══ Text provided
The chain's Batch Inbox address is computed at deploy time using the recommend approach defined in the standard configuration. This improves UX by removing an input, and ensures uniqueness of the batch inbox addresses.

Contract Deployments

All contracts deployed by the OP Stack Manager are deployed with CREATE2, with a salt equal to either:

• The L2 chain ID, or
• keccak256(bytes.concat(bytes32(uint256(l2ChainId)), contractName)).

The former is used when only a single instance of a given contract is deployed for a chain. The latter is used when deploying multiple instances of a given contract for a chain, which is the case of all Proxy contracts. For these, the contractName is the name of the implementation contract that will be used with the proxy.

This provides the following benefits:

• Contract addresses for a chain can be derived as a function of chain ID without any RPC calls.
• Chain ID uniqueness is enforced for free, as a deploy using the same chain ID will result in attempting to deploy to the same address, which is prohibited by the EVM.
  • This property is contingent on the proxy and AddressManager code not changing when OP Stack Manager is upgraded. Both of these are not planned to change.
  • The OP Stack Manager is not responsible for enforcing chain ID uniqueness, so it is acceptable if this property is not preserved in future versions of the OP Stack Manager.
════
══ Data shown
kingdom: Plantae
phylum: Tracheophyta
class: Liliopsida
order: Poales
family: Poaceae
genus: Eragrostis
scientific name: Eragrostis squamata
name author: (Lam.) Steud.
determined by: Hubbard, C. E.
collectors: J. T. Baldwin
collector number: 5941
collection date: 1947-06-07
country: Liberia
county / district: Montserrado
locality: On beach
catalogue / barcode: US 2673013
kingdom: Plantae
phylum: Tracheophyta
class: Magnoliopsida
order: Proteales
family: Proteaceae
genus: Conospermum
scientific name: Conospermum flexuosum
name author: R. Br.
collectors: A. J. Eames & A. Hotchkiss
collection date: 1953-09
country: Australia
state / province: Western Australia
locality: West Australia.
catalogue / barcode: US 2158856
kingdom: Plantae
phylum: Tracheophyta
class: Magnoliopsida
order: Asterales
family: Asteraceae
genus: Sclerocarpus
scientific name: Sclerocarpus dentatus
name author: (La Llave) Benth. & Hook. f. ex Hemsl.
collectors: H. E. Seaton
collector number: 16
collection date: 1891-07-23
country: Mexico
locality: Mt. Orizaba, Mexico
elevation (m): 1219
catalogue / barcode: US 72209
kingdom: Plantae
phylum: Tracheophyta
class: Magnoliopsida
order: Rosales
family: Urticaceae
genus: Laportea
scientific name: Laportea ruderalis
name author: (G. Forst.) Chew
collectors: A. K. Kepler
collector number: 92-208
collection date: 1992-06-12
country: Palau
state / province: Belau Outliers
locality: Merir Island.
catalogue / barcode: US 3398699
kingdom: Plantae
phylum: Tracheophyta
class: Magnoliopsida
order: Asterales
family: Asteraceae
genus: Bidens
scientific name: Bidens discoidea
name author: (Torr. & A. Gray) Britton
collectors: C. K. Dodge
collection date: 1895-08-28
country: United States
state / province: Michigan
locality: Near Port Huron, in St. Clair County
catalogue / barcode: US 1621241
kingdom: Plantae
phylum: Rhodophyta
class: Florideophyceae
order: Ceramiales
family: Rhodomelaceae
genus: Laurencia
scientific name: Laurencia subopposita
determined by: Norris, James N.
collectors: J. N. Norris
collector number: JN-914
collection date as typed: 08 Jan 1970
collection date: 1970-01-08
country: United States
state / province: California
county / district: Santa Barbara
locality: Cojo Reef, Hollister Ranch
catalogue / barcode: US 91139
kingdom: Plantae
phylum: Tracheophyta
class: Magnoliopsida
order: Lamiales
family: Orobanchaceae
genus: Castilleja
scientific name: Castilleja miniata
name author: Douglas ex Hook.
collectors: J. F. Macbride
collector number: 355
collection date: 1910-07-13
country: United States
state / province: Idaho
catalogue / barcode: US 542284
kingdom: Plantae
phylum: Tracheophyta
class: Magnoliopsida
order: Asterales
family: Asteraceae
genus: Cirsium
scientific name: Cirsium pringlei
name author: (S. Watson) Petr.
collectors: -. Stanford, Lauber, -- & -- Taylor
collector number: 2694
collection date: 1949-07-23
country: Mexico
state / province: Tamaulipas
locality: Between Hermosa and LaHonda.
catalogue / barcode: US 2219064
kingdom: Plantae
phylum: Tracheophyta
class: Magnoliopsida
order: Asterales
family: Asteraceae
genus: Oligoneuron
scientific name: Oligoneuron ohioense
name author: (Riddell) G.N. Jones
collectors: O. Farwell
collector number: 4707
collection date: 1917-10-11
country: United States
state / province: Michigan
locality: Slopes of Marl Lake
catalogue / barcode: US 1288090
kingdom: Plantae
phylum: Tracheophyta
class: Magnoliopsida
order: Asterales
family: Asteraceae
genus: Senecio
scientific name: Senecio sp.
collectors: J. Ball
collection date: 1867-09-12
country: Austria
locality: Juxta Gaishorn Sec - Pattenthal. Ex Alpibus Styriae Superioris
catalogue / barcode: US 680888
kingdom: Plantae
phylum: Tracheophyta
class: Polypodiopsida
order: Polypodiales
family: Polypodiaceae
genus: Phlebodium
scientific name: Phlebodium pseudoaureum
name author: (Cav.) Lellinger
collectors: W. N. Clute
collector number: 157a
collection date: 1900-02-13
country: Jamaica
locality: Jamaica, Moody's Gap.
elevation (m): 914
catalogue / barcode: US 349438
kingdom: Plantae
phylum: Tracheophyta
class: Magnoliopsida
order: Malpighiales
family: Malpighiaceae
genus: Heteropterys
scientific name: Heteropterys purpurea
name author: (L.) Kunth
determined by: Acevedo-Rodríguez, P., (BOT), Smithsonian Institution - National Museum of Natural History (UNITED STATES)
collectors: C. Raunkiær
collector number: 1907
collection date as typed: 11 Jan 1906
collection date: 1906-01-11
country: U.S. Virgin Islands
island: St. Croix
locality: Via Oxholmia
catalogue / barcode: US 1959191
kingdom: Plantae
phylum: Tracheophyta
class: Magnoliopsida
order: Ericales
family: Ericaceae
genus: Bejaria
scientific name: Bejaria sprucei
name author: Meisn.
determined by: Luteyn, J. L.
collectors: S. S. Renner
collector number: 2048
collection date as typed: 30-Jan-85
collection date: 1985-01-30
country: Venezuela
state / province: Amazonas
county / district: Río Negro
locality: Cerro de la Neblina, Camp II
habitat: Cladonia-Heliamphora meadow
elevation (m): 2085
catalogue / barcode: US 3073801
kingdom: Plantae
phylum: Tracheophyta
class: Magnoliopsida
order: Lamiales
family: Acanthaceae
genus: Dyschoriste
════
◆ Work to complete ◆
In the text on OP Stack Manager deployments:
1. When is the chain's Batch Inbox address computed?
2. With what are all contracts deployed by the OP Stack Manager deployed?
3. For which contracts is more than one instance deployed for a chain?
Rely only on the text about OP Stack Manager deployments.

◆ Result below ◆
1. At deploy time.
2. CREATE2.
3. All Proxy contracts.